Auch wenn die Reform durch die Einführung größerer Erleichterungen für schwache Sektoren gekennzeichnet ist, sind viele dieser Ideen nicht völlig neu. So ist beispielsweise die Solidaritätssäule, die offiziell als „Renta Solidaria para Adultos Mayores Vulnerables“ (Solidaritätseinkommen für gefährdete ältere Erwachsene) bezeichnet wird, eine Fortsetzung früherer Programme. „Es handelt sich nicht um eine Rente, sondern um eine Subvention, auch wenn Petro diese Art von Maßnahme zuvor kritisiert hat.
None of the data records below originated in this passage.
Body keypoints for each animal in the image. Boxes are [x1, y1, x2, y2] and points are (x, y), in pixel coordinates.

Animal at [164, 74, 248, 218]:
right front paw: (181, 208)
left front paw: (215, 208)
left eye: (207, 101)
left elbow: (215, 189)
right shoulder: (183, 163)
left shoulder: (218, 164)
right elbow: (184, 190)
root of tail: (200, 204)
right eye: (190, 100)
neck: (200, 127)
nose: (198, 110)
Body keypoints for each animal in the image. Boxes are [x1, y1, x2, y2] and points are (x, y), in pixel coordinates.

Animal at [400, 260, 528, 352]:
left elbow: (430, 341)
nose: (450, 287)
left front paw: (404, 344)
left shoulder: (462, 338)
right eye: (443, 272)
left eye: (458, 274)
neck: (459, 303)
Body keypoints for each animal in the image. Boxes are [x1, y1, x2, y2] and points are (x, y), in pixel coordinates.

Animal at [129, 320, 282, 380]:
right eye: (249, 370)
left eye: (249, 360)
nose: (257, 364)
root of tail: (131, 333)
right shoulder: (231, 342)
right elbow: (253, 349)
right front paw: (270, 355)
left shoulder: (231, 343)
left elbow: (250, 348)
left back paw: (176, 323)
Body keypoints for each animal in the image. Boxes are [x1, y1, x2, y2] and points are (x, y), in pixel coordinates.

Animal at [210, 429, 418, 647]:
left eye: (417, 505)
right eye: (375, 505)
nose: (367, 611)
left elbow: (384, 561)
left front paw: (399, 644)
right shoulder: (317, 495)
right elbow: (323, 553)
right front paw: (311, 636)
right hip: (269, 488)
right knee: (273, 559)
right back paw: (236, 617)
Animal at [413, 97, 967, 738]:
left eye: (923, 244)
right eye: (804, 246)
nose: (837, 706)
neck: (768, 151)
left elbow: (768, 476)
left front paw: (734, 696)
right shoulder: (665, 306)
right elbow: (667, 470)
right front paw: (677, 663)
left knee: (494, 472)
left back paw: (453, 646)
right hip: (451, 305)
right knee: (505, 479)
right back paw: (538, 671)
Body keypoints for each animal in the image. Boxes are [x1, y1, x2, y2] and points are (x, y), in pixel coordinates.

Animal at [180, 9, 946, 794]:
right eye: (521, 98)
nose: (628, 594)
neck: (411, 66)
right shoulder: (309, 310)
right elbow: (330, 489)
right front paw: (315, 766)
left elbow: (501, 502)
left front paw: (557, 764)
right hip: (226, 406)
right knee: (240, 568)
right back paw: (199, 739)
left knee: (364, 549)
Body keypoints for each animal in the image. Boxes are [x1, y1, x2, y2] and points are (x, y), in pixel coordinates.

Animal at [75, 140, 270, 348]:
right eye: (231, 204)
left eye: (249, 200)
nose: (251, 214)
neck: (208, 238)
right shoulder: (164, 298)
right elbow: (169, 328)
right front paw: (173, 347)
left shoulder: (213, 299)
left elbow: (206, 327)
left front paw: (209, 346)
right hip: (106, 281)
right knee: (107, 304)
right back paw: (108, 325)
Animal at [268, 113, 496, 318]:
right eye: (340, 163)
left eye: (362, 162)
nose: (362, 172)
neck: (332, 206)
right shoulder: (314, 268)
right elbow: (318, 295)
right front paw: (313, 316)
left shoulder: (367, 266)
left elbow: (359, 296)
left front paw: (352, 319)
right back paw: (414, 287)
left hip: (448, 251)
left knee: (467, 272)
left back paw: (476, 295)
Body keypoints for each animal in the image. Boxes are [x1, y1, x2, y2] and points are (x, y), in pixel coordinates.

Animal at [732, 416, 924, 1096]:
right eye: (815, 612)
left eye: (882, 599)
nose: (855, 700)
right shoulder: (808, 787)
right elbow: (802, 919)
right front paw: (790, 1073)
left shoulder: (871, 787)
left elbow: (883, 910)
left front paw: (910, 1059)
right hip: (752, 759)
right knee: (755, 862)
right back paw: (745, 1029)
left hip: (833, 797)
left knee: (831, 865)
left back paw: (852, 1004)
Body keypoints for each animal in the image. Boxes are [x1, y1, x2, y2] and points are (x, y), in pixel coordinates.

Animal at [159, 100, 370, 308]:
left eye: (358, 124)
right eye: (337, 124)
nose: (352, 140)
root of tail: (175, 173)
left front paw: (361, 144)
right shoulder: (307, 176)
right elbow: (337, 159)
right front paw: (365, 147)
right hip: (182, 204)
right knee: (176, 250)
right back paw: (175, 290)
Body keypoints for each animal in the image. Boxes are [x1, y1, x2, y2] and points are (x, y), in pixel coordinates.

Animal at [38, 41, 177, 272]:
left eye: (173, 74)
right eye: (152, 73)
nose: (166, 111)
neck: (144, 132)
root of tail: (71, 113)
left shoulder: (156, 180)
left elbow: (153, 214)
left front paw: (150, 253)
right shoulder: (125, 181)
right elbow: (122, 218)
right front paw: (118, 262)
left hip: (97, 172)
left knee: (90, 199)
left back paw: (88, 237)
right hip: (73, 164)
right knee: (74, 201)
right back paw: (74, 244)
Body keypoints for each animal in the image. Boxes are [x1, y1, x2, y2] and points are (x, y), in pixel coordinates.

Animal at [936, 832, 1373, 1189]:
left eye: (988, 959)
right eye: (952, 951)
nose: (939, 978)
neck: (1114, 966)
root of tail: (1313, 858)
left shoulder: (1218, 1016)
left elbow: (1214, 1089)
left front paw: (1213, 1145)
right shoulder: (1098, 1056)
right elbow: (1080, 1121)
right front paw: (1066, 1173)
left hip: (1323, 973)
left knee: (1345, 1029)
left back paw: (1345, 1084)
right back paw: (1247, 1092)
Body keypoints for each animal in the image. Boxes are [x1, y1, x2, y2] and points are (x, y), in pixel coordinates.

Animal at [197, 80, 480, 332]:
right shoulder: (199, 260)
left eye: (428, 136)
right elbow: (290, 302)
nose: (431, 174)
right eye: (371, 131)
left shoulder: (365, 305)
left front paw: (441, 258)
Das Programm Colombia Adulto Mayor gibt es schon seit vielen Jahren. Außerdem sind die Zuschüsse für Bedürftige im Laufe der Zeit gestiegen. Die Behauptung, wir bräuchten die Reform, um mittellosen Großeltern kleine Renten zu geben, ist eine Lüge“, warnt Cuervo.
Update, 15. Juni 2024
Das kolumbianische Unterhaus hat am Freitag eine von Präsident Gustavo Petro vorgeschlagene Rentenreform gebilligt und damit einen Sieg für den Linken errungen, der bei den Gesetzgebern um die Zustimmung zu einigen seiner wichtigsten Versprechen gerungen hat. Nach Angaben der Regierung wird die Reform den staatlichen Rentenfonds Colpensiones stärken, Subventionen abbauen und die Deckung für Personen ohne ausreichende Ersparnisse erhöhen. Analysten und Wirtschaftsverbände hatten vor den möglichen Auswirkungen der Rentenreform auf die Kapitalmärkte und die öffentlichen Finanzen gewarnt.